Input Symbol Definitions

The input symbol definitions name and define processing logic for each input symbol recognized by the states. For each state, each possible input symbol is tried according to the rules defines here, and then the probability that it is the next token is assessed. Each input symbol might be subject to preprocessing, token matching, and postprocessing. Preprocessing can include removing punctuation or other regular expression substitutions. The value can then be matched against values in the lexicon file or against regular expressions. If the value matches, it can then be normalized based on the specified normalization file or on pattern replacement. One input symbol can have multiple preprocessing, matching, and postprocessing iterations to go through. If their are multiple iterations, each is carried out in turn until a match is found. All of these steps are optional.

Below is an excerpt from the input symbol definitions for PersonName processing. This excerpt processes the salutation portion of the input string by first removing periods, then comparing the value against the entries in the salutation.txt file, and finally normalizing the matched value based on the corresponding entry in the salutationNormalization.txt file. For example, if the value to process is “Mr.”, it is first changed to “Mr”, matched against a list of salutations, and then converted to “Mister” based on the entry in the normalization file.

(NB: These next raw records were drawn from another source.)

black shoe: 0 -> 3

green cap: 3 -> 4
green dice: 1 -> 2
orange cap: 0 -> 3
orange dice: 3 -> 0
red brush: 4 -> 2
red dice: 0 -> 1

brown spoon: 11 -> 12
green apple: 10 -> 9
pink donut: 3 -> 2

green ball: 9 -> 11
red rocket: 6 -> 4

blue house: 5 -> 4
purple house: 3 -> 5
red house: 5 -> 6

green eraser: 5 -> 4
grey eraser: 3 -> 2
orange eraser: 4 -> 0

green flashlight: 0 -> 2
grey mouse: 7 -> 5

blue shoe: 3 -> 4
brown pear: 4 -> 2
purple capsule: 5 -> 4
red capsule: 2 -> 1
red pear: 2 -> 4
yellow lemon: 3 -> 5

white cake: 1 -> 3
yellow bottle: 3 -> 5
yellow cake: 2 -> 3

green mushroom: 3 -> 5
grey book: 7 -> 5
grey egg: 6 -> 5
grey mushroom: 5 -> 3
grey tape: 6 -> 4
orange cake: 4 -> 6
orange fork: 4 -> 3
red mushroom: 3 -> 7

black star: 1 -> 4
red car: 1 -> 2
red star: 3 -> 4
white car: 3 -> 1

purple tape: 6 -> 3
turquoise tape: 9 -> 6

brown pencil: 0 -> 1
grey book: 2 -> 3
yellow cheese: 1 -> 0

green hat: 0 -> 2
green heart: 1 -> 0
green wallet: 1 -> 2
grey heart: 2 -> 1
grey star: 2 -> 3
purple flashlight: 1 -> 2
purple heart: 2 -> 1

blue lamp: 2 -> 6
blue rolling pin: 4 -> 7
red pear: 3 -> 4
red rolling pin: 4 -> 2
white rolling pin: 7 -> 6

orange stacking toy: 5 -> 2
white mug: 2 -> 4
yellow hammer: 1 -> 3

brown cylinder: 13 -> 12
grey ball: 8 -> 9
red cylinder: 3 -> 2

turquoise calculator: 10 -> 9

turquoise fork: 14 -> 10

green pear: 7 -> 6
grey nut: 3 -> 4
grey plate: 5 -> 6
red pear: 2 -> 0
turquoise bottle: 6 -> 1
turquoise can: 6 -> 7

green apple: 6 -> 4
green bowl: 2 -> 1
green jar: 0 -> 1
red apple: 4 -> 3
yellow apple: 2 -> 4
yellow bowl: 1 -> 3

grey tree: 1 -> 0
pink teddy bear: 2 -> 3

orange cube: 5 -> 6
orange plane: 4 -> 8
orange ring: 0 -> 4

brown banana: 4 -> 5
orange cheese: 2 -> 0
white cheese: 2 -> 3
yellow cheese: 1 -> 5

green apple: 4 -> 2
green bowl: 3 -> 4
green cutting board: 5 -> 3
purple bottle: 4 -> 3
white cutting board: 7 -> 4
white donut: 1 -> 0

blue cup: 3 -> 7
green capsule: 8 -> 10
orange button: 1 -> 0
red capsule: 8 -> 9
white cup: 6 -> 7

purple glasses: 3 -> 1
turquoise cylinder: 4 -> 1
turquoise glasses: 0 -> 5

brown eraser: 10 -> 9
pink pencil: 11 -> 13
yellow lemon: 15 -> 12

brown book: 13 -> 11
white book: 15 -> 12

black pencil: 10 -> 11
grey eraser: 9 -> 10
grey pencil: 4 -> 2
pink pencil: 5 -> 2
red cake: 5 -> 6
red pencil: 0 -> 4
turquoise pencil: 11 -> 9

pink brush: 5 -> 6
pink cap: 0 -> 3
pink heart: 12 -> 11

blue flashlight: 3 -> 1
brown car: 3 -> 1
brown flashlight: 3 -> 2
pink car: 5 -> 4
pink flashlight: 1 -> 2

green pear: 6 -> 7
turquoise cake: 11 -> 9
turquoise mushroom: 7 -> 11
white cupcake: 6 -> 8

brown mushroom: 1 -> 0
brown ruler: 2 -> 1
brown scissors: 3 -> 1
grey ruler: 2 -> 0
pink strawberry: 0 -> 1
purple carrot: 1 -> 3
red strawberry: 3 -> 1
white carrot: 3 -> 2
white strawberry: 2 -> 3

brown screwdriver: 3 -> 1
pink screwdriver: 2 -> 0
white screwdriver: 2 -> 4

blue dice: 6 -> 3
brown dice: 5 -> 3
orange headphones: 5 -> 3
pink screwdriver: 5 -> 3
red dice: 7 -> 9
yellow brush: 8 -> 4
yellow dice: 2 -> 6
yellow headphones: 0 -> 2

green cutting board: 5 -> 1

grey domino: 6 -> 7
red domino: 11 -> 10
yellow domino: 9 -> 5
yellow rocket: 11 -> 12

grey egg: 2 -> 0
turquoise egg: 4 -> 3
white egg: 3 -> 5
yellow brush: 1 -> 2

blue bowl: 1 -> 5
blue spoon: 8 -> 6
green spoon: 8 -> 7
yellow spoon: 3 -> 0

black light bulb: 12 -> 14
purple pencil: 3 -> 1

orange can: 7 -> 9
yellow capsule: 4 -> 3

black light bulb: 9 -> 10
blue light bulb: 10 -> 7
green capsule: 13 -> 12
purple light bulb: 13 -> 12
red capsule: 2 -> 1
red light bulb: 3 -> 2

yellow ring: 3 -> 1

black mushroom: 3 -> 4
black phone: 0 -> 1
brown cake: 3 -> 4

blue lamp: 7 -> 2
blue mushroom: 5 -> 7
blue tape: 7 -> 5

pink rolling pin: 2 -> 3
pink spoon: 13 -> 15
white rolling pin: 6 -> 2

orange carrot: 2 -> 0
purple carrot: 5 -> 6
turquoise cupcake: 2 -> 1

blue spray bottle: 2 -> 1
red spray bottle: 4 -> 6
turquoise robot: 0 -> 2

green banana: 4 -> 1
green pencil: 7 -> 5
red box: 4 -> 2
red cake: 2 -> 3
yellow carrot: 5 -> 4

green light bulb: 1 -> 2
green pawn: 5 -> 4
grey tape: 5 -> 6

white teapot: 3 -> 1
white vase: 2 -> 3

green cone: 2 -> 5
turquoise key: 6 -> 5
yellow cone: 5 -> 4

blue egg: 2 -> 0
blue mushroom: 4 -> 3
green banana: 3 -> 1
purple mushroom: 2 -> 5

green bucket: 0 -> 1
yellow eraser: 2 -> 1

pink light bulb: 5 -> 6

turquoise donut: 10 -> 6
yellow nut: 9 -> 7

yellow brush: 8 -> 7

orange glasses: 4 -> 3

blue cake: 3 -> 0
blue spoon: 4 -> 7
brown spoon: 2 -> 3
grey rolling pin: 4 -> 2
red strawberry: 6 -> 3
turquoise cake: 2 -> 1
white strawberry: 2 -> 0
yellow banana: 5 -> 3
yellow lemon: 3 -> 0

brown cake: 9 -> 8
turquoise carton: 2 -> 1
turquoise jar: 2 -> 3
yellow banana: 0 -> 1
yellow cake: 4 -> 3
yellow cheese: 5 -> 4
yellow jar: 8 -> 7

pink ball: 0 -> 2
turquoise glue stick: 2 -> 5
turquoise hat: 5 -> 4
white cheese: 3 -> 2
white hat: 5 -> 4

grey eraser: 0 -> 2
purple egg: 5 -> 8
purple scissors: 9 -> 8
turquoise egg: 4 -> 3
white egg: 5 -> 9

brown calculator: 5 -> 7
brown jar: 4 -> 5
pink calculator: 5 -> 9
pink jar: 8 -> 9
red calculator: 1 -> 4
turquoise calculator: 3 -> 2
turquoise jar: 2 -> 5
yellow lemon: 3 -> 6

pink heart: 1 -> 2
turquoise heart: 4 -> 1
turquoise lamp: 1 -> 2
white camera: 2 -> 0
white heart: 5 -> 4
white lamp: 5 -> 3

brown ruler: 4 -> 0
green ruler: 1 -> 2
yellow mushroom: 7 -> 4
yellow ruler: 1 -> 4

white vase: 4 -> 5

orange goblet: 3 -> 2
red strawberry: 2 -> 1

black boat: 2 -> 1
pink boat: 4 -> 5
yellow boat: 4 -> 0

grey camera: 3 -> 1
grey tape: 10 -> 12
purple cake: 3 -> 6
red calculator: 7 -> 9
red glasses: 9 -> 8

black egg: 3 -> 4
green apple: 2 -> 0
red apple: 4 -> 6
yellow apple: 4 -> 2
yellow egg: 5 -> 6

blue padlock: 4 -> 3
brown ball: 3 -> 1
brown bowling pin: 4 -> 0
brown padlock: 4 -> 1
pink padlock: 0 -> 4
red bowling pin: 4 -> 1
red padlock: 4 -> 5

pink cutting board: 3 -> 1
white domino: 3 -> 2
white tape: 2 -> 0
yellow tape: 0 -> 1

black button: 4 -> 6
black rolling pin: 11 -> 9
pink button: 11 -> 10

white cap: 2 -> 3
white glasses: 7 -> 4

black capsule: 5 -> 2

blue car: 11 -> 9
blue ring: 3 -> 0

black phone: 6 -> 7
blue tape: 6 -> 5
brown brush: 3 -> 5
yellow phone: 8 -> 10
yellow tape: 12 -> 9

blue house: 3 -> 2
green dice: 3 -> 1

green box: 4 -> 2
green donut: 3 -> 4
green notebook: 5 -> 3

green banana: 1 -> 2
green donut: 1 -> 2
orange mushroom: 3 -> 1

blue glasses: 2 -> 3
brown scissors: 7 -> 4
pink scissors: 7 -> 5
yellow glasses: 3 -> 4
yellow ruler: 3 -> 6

<inputSymbol name="salutation">
   <matchers>
      <matcher>
         <preProcessing>
            <replaceAll regex="\." replacement=""/>
         </preProcessing>
         <lexicon resource="salutation.txt"/>
         <postProcessing>
            <dictionary resource="salutationNormalization.txt" separator="\|"/>
         </postProcessing>
      </matcher>
   </matchers>
</inputSymbol>

The following table lists and describes the XML elements and attributes for the input symbol definitions.

Element 

Attribute 

Description 

inputSymbol 

 

A container element for the processing logic for one input symbol. 

 

name 

The name of the input symbol against which the following logic applies. 

matchers 

 

A list of processing definitions, each of which define one preprocessing, matching, and postprocess sequence. Not all definitions include all three steps. 

matcher 

 

A processing definition for one sequence of preprocessing, matching, and postprocessing. A processing definition might contain only one or any combination of the three steps.  

 

factor 

A factor to apply to the probability specified for the input symbol in the state definition. For example, if the state definition probability is .4 and this factor is .25, then the probability for this matching sequence is .1. Only define this attribute when the probability for this matching sequence is very low. 

preProcessing 

 

A container element for the preprocessing rules to be carried out against an input symbol. For more information about the rules you can use, see Standardization Processing Rules Reference.

lexicon 

resource 

The name of the lexicon file containing the list of values to match the input symbol against. 


Note –

You can also match against patterns or regular expressions. For more information, see matchAllPatterns and pattern in Standardization Processing Rules Reference.


postProcessing 

 

A container element for the postprocessing rules to be carried out against an input symbol that has been matched. For more information about the rules you can use, see Standardization Processing Rules Reference.